Heike Vesper (born 1970) is a German biologist and is the director of the marine program at World Wide Fund for Nature (WWF) in Germany.  She is committed to conservation of endangered marine species and reducing the use of plastic packaging.

== Life ==
Vesper studied biology with a focus on marine biology and ecology in Bremen, Germany, with stations in Amsterdam and Jordan. She has worked with WWF Germany since 1999 and became the director of the International WWF Centre of Marine Conservation in Hamburg, Germany, in 2011. She has also served as the chairwoman of the board of directors of The Baltic Sea Conservation Foundation (baltcf) between 2014 and 2018. She was succeeded by Alfred Schumm after she stepped down as board member and chair.

In her capacity as a marine conservation expert, Vesper has advocated the conservation of overexploited marine species and the reduced use of plastic. In 2015, Vesper, along with Dr. Monica Verbeek (executive director of Seas at Risk) and Francisco J. Marí (Brot für die Welt), wrote a joint document,"Healthy Oceans are our Future", which outlined ocean proposals to the G7. She has spoken at the Digital Life Design Conference (2019), the Fashionsustain conference (2019), BMBF Forum for Sustainability (2017).
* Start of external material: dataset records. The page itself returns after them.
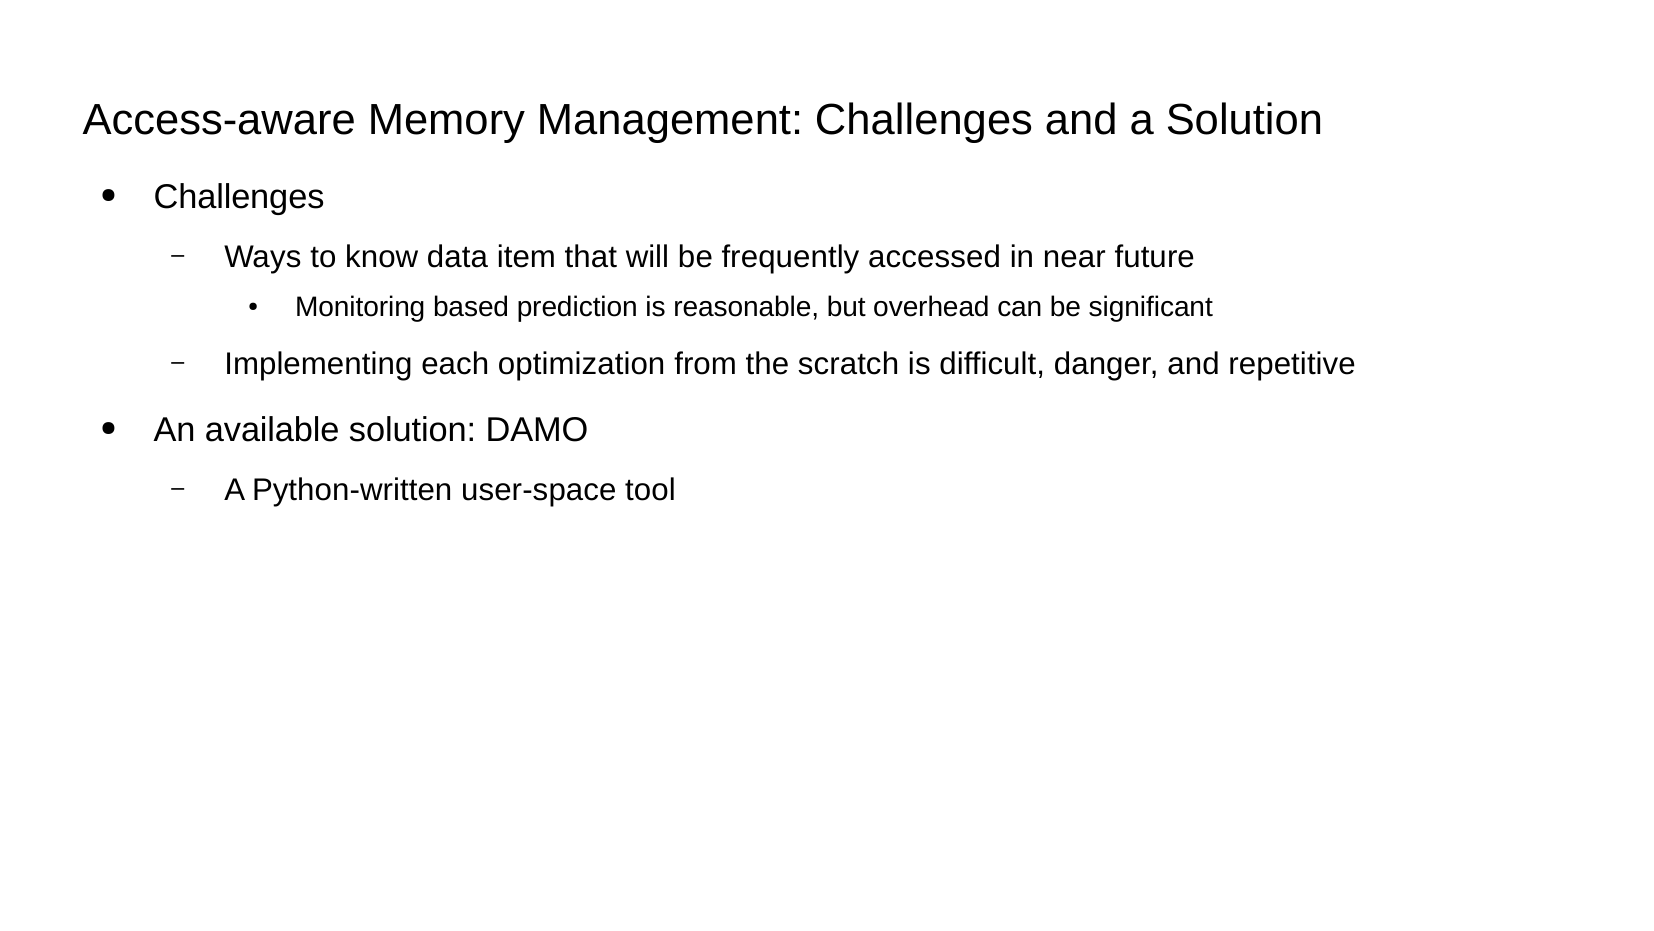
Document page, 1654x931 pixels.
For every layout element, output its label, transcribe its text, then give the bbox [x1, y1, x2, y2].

title Access-aware Memory Management: Challenges and a Solution [82, 81, 1571, 157]
list Challenges Ways to know data item that will be frequently accessed in near future Monitoring based prediction is reasonable, but overhead can be significant Implementing each optimization from the scratch is difficult, danger, and repetitive An available solution: DAMO A Python-written user-space tool [82, 177, 1571, 833]
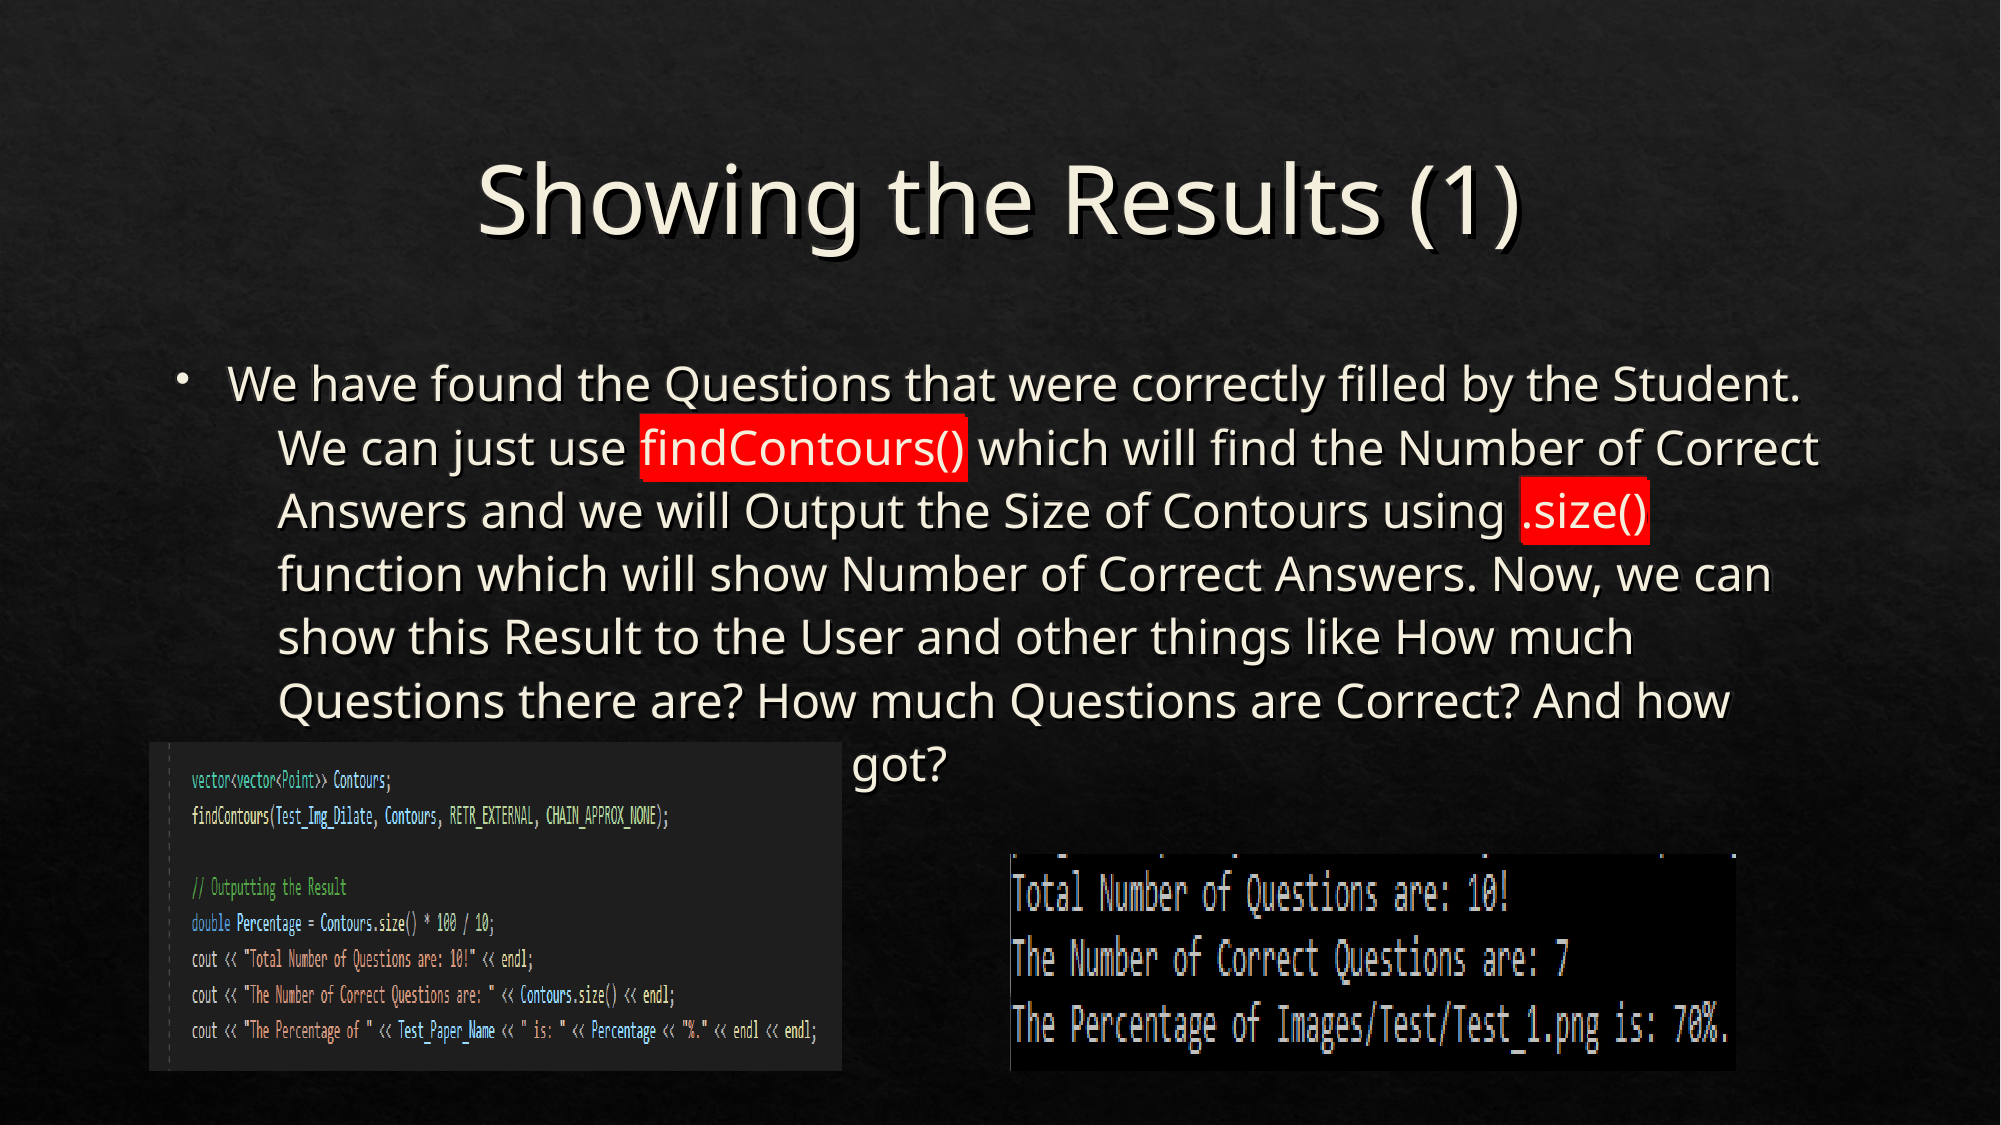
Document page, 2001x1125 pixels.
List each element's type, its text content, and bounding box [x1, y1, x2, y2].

picture [149, 742, 842, 1071]
title Showing the Results (1) [149, 99, 1849, 307]
list We have found the Questions that were correctly filled by the Student. We can just use findContours() which will find the Number of Correct Answers and we will Output the Size of Contours using .size() function which will show Number of Correct Answers. Now, we can show this Result to the User and other things like How much Questions there are? How much Questions are Correct? And how much Percentage he/she got? [149, 340, 1849, 951]
picture [1010, 855, 1736, 1071]
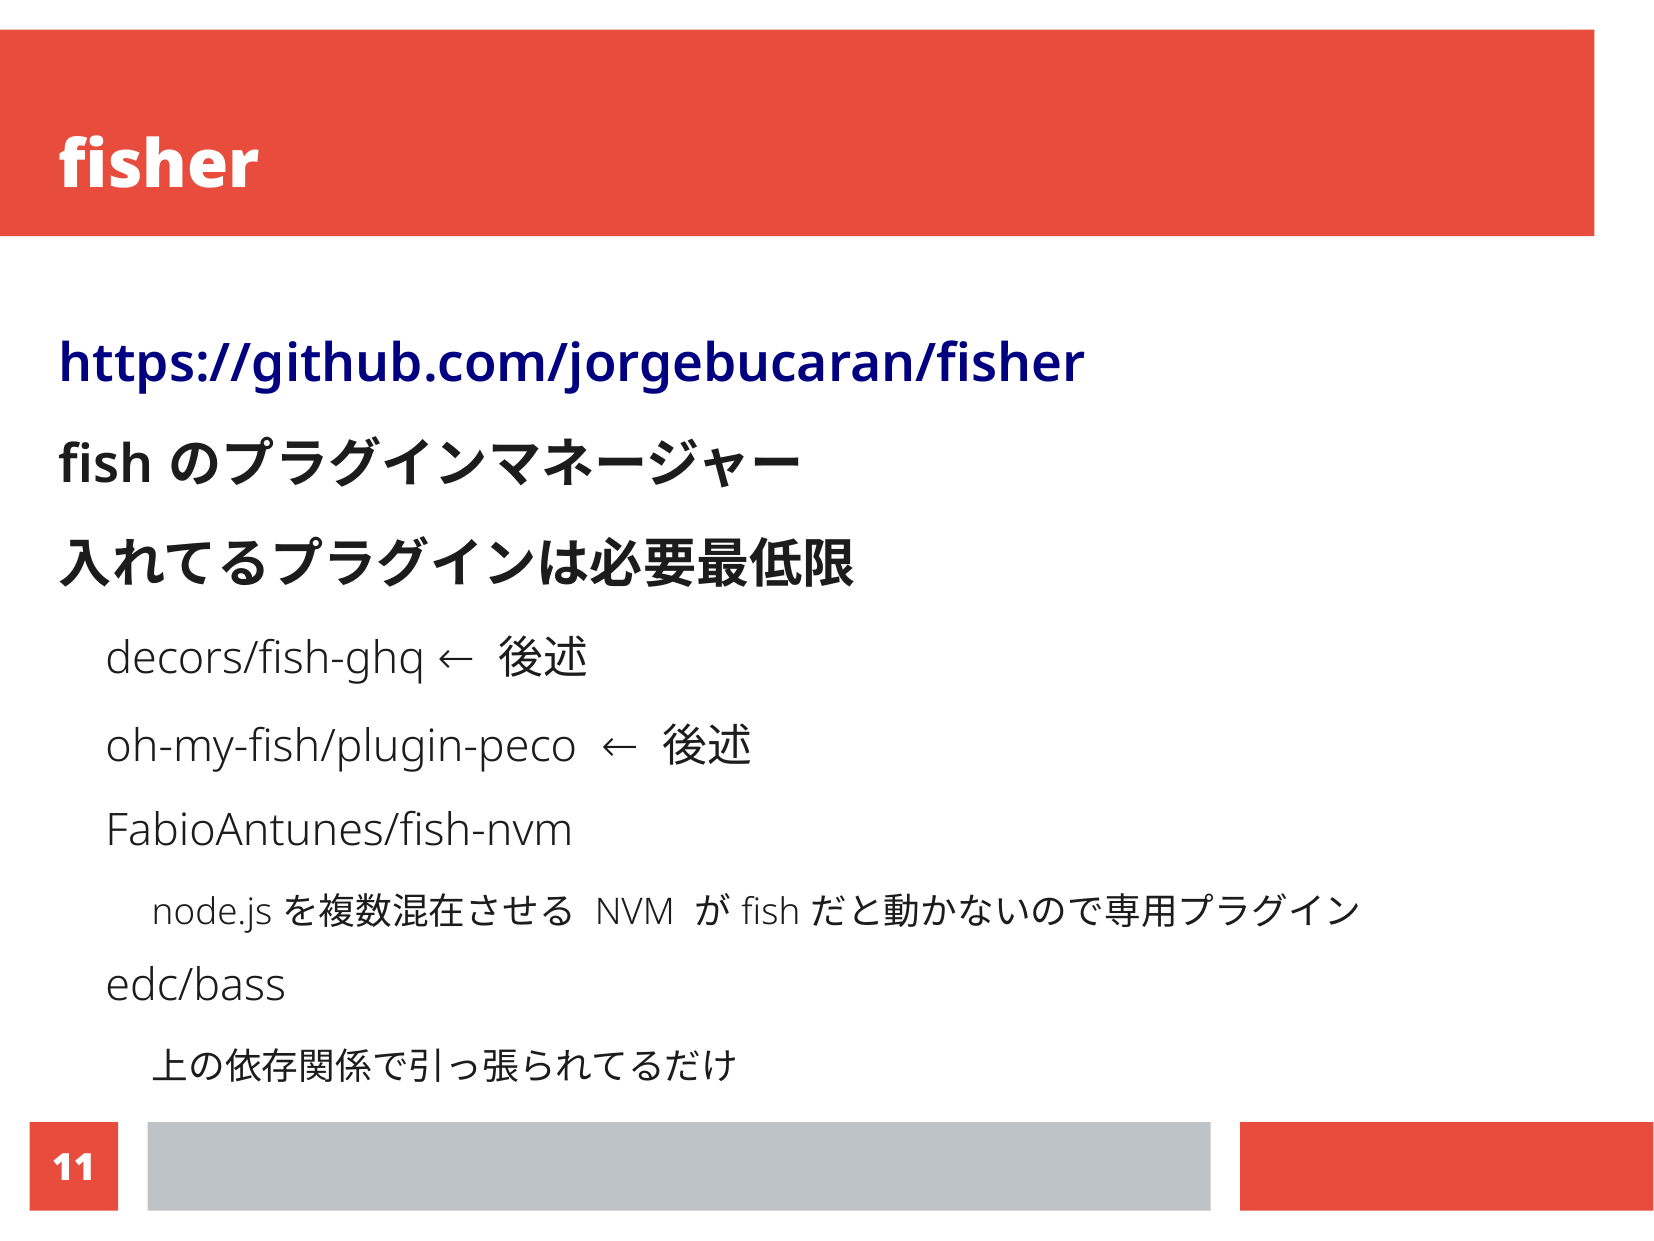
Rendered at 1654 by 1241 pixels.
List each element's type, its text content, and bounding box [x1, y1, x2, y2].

list https://github.com/jorgebucaran/fisher fishのプラグインマネージャー 入れてるプラグインは必要最低限 decors/fish-ghq ← 後述 oh-my-fish/plugin-peco ← 後述 FabioAntunes/fish-nvm node.jsを複数混在させる NVM がfishだと動かないので専用プラグイン edc/bass 上の依存関係で引っ張られてるだけ [59, 324, 1565, 1093]
title fisher [59, 59, 1595, 207]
In December 2018, she was featured in the Valeur Magazine issue 29, aimed at highlighting the stories of heroines of everyday life. On several occasions, Vesper has called for more action by the European Union in tackling the issue of plastic pollution in the ocean and has called for a "Paris Agreement for the Ocean" to combat ocean pollution. Vesper is a contributing writer on the blog of WWF Germany.